# Goodyear Hi-way Patrol 19..?



## flat black kustoms (Dec 1, 2008)

I scored this bike awhile back and I cant find any real good info on this bike either ! I'm real good at finding bikes like this! IF ANYBODY KNOWS ANYTHING ABOUT THIS BIKE, PLEASE LET ME KNOW! I've only seen a few photos of this type of bike! I love the bar's & fork's..NEVER have I seen a springer like this! I have noticed that most of the bikes that I have seen have a tank..Do all hi-way patrol bikes have a tank? Again , if you know about this bike or have seen ad's...LET ME KNOW ! GERRY D.  FLT BLK KSTMS.


----------



## rjs5700 (Dec 1, 2008)

It's a fifties Columbia built bike sold by Goodyear. Not all had tanks. Usually only the deluxe bikes had tanks.


----------



## JRE (Dec 1, 2008)

= Dataset content =
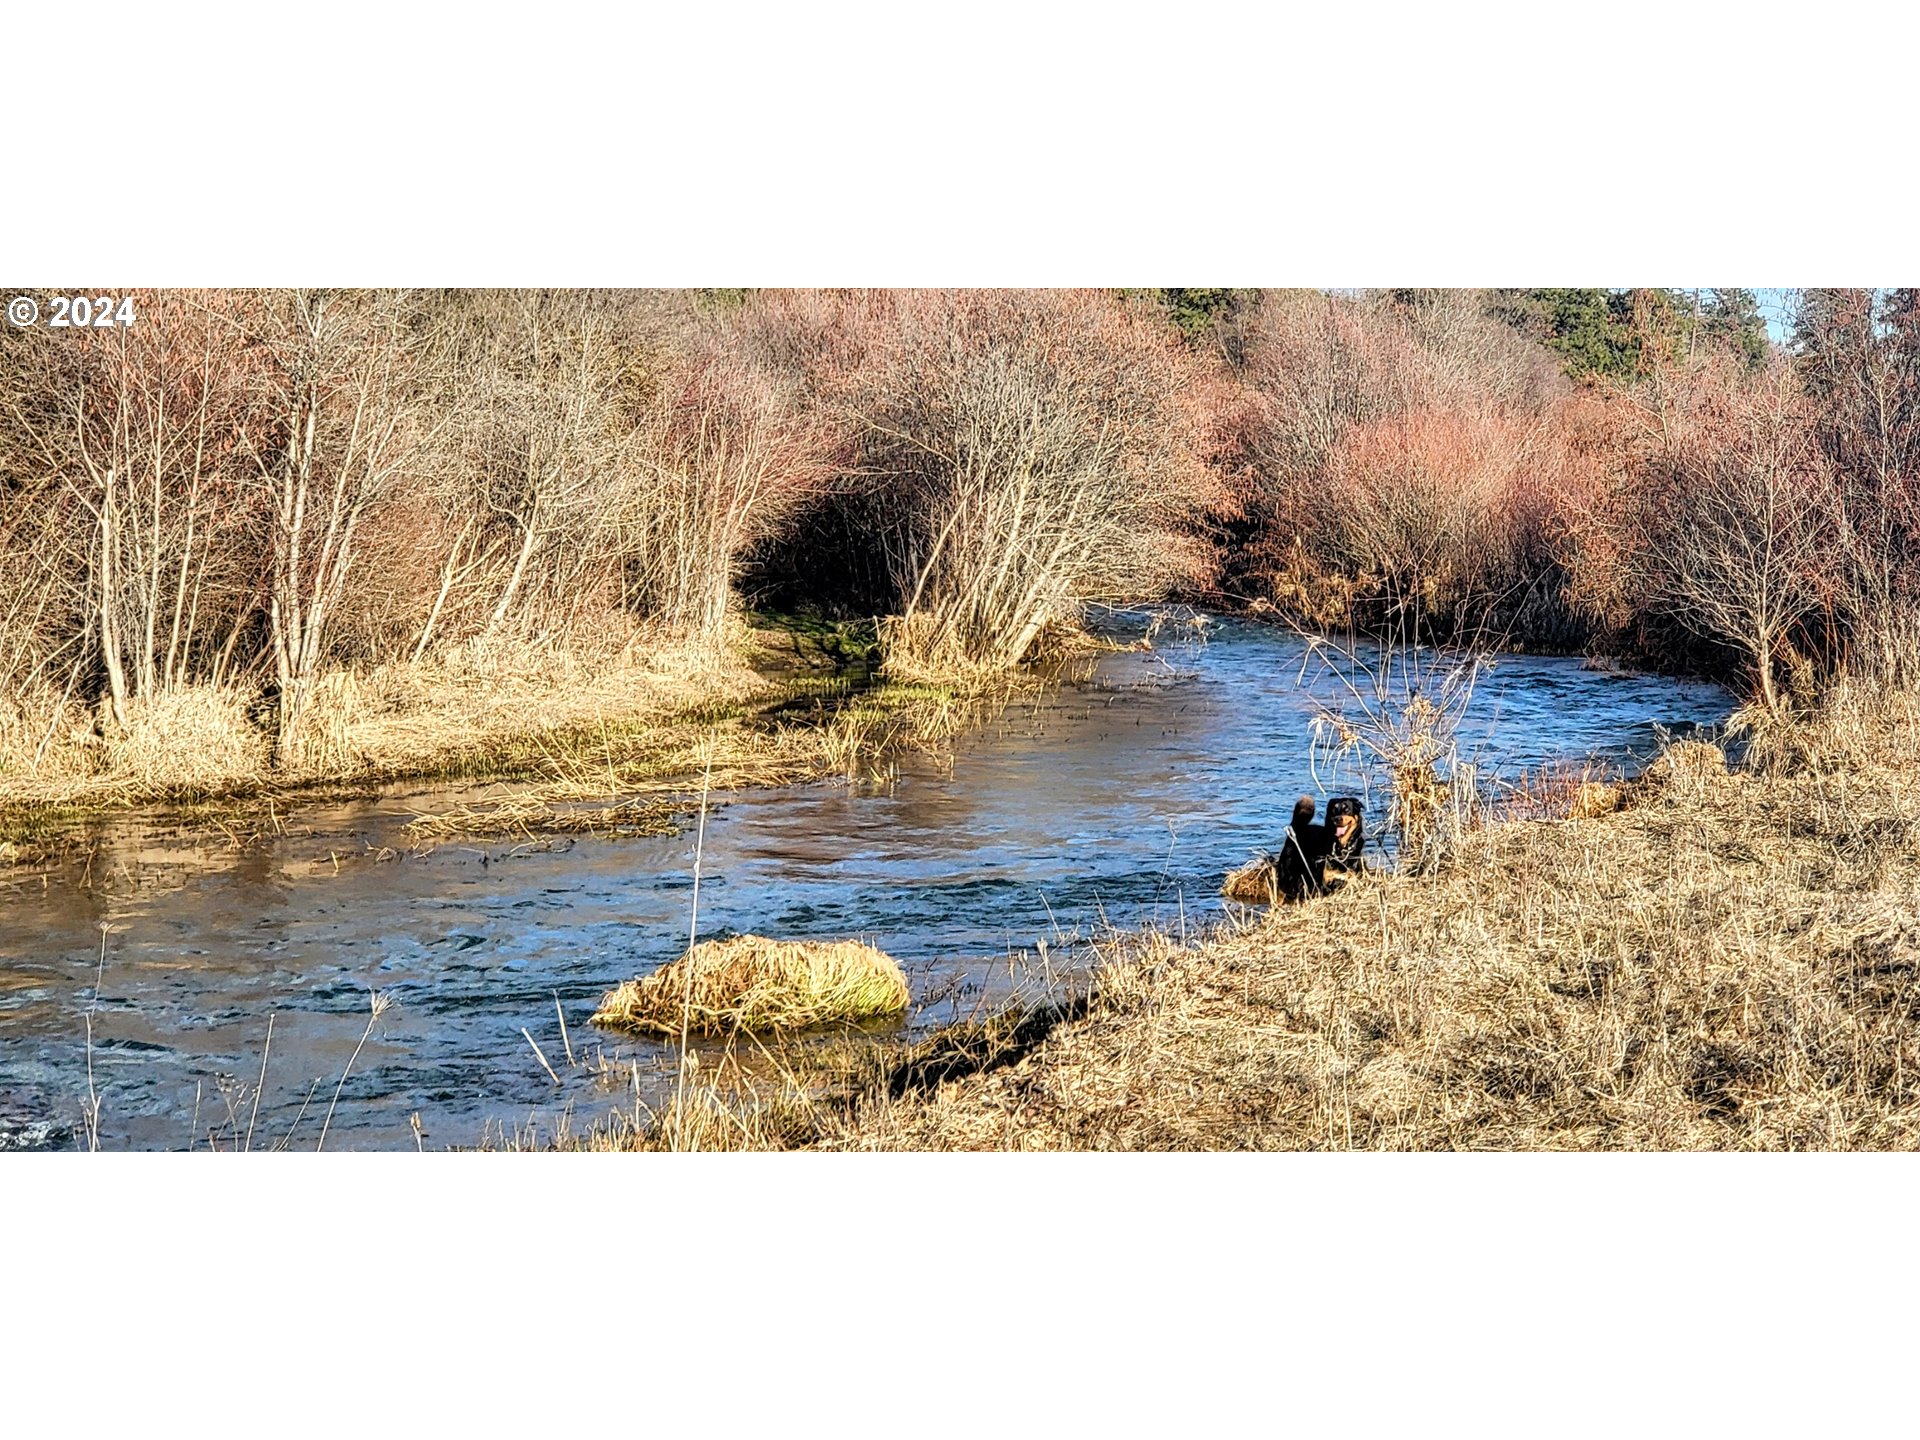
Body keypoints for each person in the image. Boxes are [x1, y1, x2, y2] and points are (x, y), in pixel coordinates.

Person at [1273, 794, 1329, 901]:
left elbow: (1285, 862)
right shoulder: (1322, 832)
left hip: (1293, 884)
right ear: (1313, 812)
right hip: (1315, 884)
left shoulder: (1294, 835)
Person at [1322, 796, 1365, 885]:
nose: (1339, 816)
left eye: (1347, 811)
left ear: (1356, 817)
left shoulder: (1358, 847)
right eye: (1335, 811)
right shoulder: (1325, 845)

= Work request 1 =
Which company built the bike, according to the forum thread?
= Work request 2 =
List every username that appears as a poster in the forum thread.
= Work request 3 =
From the forum thread, reproduce the part that opens with the words containing "I scored this" and closes with "FLT BLK KSTMS.".

= Exercise response 1 =
Columbia built it, and Goodyear sold it.

= Exercise response 2 =
flat black kustoms
rjs5700
JRE

= Exercise response 3 =
I scored this bike awhile back and I cant find any real good info on this bike either ! I'm real good at finding bikes like this! IF ANYBODY KNOWS ANYTHING ABOUT THIS BIKE, PLEASE LET ME KNOW! I've only seen a few photos of this type of bike! I love the bar's & fork's..NEVER have I seen a springer like this! I have noticed that most of the bikes that I have seen have a tank..Do all hi-way patrol bikes have a tank? Again , if you know about this bike or have seen ad's...LET ME KNOW ! GERRY D.  FLT BLK KSTMS.